• [Action item] Work out the count of lines in the entries below that include "ellipsoid", and write only that count.
[Records provided — start]
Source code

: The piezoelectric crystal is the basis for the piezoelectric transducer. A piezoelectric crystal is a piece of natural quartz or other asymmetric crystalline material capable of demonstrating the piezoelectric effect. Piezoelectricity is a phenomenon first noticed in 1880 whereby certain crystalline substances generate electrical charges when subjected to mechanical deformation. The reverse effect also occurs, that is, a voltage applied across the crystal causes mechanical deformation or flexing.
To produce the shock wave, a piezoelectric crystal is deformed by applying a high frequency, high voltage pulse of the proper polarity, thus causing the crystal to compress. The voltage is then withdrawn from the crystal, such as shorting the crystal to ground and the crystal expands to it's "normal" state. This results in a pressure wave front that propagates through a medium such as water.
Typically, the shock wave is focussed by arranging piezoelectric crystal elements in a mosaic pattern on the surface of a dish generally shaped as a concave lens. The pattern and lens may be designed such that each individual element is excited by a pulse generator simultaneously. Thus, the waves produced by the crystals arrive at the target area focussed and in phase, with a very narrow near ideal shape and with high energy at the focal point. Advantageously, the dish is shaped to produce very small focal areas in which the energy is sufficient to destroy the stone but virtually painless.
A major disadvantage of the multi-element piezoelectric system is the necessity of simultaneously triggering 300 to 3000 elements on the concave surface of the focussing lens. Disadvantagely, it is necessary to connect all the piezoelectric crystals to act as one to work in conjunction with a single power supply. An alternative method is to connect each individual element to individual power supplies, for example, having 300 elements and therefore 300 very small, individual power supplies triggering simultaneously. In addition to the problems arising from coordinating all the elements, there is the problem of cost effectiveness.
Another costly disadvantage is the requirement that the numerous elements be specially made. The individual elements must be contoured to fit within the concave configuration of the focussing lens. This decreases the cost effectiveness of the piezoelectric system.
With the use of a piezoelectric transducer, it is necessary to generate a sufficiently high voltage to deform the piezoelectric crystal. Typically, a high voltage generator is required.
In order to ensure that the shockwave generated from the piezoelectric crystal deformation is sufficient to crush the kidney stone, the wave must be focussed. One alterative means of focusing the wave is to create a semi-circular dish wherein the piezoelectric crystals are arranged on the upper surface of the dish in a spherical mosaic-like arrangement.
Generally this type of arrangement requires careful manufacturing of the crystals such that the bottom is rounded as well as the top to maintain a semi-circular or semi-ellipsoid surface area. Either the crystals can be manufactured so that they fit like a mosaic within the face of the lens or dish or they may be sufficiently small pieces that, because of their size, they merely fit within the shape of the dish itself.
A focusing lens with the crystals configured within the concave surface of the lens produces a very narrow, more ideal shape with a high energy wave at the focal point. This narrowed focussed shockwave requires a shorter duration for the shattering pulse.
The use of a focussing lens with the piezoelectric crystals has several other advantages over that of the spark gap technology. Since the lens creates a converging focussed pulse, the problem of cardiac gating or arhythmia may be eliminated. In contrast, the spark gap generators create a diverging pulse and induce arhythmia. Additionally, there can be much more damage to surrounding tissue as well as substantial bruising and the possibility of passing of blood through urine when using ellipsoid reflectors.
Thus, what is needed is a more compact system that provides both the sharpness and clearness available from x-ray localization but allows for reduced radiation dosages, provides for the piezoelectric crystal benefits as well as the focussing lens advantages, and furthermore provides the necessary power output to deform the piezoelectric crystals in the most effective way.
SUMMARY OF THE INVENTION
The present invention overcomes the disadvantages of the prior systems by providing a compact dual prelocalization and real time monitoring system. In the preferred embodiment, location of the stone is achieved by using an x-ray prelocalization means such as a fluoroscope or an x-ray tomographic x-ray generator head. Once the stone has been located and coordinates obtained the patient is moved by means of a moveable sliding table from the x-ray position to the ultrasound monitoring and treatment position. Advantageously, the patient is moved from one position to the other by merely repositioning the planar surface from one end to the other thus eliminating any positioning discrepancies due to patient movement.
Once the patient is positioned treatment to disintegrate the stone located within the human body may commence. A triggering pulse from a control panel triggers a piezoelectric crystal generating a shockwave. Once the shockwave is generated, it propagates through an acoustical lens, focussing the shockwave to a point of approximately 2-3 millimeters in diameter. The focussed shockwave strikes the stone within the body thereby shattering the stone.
[Records provided — finish]
• [Answer box] 2